Mobile UX · 2020 · Sole, lead designer
A cross-platform app that helps caregivers organize and vocalize care for those in need — turning a draining coordination problem into something closer to joyful. I owned design end to end across a six-month engagement, from contextual research to a usability-tested high-fidelity prototype.
Family Proud is a cross-platform app that helps caregivers organize and vocalize care for someone undergoing hardship. Managing care for a person in crisis is time-consuming, emotionally draining, and overwhelming — and the business had a real objective riding on solving it: drive sales of care items by making the experience worth coming back to. My goal as the designer was to make administering care joyful rather than painful.
I was the sole, lead designer, working alongside the CEO, a dev lead, and a business management lead over a six-month engagement. We agreed on a measurable bar up front: every core task should hit a CSAT ranking of 8 or higher, with a pass rate above 80%. That gave me a scoreboard to design against instead of a matter of taste.
Before I designed anything, I needed to understand the pains people were actually living through in their care journey. I ran five contextual inquiries to gather demographic data, goals, and where it hurt most. I compiled the qualitative data in a spreadsheet, compared it across people, and looked for where the same emotion surfaced again and again. Three trends reframed the whole project — and each one overturned an assumption the business had walked in with.
Once those trends were solid, I compiled personas — the key actors in the care story — so the team stayed clear on exactly who we were solving for and why. I paired each with a journey map of what the typical care process looks like in the real world, which made the gaps in the existing, painful process impossible to ignore.
I grouped the key problems surfaced in those early conversations and ran a competitive analysis of what existing products already offered. From that, I built the information architecture — structured around the realities the research had revealed, like keeping care private to an inner circle by default rather than broadcasting it.
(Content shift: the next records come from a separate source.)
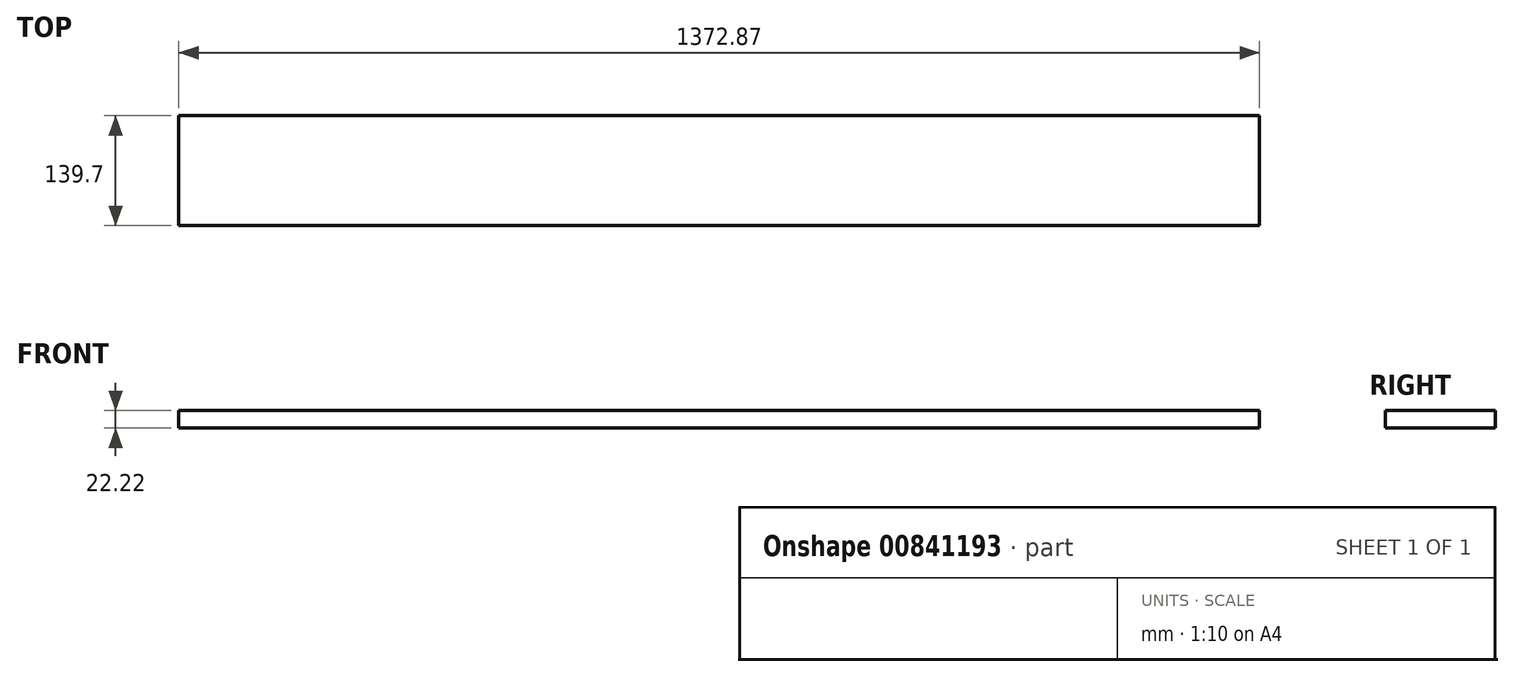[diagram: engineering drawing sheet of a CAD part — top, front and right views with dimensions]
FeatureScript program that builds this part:
annotation { "Feature Type Name" : "Feature", "Feature Type Description" : "" }
export const myFeature = defineFeature(function(context is Context, id is Id, definition is map)
    precondition{}
    {
        {
            var Q0;
            Q0=qCreatedBy(makeId("Right.planeOp"),FACE);
            var sketch = newSketch(context, id + "F0", { "sketchPlane" : qUnion([Q0])});
            skLineSegment(sketch, "E0.bottom", {"start": v(69.85, -11.11) * mm, "end": v(-69.85, -11.11) * mm});
            skLineSegment(sketch, "E0.top", {"start": v(69.85, 11.11) * mm, "end": v(-69.85, 11.11) * mm});
            skLineSegment(sketch, "E0.left", {"start": v(69.85, -11.11) * mm, "end": v(69.85, 11.11) * mm});
            skLineSegment(sketch, "E0.right", {"start": v(-69.85, -11.11) * mm, "end": v(-69.85, 11.11) * mm});
            skPoint(sketch, "E0.middle", {"position": v(0, 0) * mm});
            skSolve(sketch);
        }
        {
            var Q0;
            Q0=makeQuery(id+"F0.imprint","IMPRINT",FACE,{"disambiguationData":[TD([[makeQuery(id+"F0.imprint","IMPRINT",EDGE,{"derivedFrom":sQuery(id+"F0.wireOp",EDGE,"E0.bottom")}),-1.0]])]});
            extrude(context, id + "F1", {"entities" : qUnion([Q0]), "depth" : 1372.87 * mm, "offsetDistance" : 25.4 * mm});
        }
    });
I ran several whiteboard sessions with business leaders and developers to keep three things true at once: we were solving the users' problems, addressing the key business need of selling care products, and building something feasible for a small dev team on a tight timeline. Wireframes let us quickly suss out internal problems with my hypothesized flows before they got expensive.
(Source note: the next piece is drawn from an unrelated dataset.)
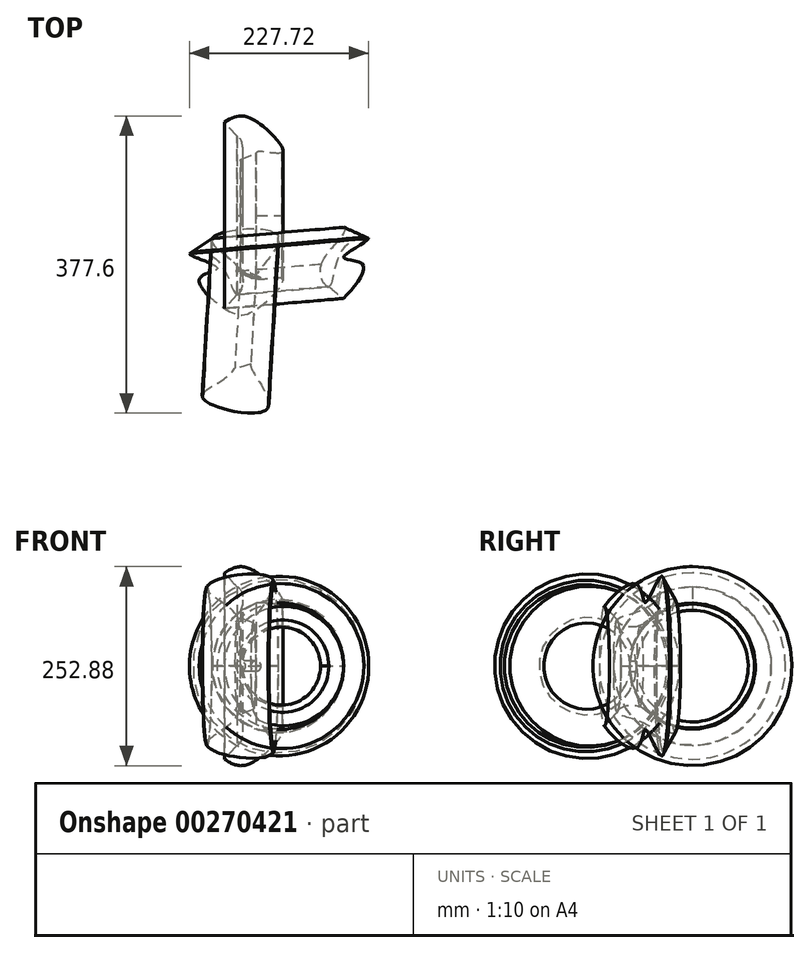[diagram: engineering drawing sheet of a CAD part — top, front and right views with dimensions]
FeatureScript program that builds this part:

For type I went with Futura and Futura Book — a professional-yet-friendly balance that fit the mood of the app. The color palette came out of a mood-board session: the tone we kept landing on was "bright" and "calm," so I built an orange/navy complementary scheme out of the idea of a sunset over the ocean, which evoked exactly that feeling. From there I created components and tested and adjusted each one for contrast and accessibility.
Next the veneer went on: I built the prototype, then confirmed and tested it. We defined 8 core tasks a user had to be able to complete to use the app successfully and hit the business objectives. I ran those flows through 2 rounds of testing across 7 users, watching pass/fail rates and capturing qualitative data. Testing did exactly what it's supposed to — it embarrassed a few of my assumptions early.